Think for a moment about the people you love. Really love. Your best friend. Your partner or spouse. Your parents. Your sister’s step-son. Your godchildren. Your grandmotherly neighbor who is always looking out for you. Your favorite childhood teacher or coach. These are the people who have invested in your life, who have been with you in good times and in bad, who know your idiosyncrasies and love you like crazy anyway.

Many of these individuals aren’t your biological relatives. But your love for them runs deep and true.

There are countless times I’ve been asked the “real” question. It comes in many forms. I understand the person is substituting the word “real” for “biological,” and as an adult, I know what you mean. But please think about the innocent, beautiful little humans standing beside me. The word “real” is confusing, intrusive, and hurtful.

My kids act like any other children who are in the same family. They pull each other’s hair, give one another hugs, steal toys from the hands of the other, share an evening bath, join hands and play endless games of Ring Around the Rosie. They argue, they reconcile, and then argue again. They play, dance all kinds of silly when their favorite song comes on, and they nurture one another.

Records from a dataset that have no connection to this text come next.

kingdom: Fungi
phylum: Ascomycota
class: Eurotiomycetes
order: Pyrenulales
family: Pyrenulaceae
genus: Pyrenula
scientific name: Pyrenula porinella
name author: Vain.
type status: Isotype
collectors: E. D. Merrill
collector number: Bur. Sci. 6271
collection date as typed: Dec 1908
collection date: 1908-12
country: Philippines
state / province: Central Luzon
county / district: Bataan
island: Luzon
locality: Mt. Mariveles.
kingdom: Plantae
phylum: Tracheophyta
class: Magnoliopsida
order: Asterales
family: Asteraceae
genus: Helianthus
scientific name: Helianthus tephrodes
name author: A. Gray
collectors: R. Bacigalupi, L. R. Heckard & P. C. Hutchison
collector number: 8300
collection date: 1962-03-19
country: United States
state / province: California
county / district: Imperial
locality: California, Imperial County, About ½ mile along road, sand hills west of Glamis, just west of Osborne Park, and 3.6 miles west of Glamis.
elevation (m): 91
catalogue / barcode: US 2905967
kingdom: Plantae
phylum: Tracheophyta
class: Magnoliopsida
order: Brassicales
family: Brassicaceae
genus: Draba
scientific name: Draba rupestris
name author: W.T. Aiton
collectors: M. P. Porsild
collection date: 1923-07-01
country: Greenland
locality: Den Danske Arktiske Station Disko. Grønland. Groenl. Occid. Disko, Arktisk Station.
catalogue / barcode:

My kids are real people. With thoughts and feelings. Newsflash: They can hear you when you pepper us, the parents, with questions about our family’s authenticity.

Our love is real.

Our family is real.

It’s all real.

The next time you see a family at the store, at the park, in a restaurant, at the library, standing next to you on the subway, and the family looks like they may not be biologically related or they may have joined together through the process of adoption, it’s perfectly fine to smile. But please keep the word “real” to yourself.

Or as my mama taught me, just because you think it, doesn’t mean you have to say it aloud.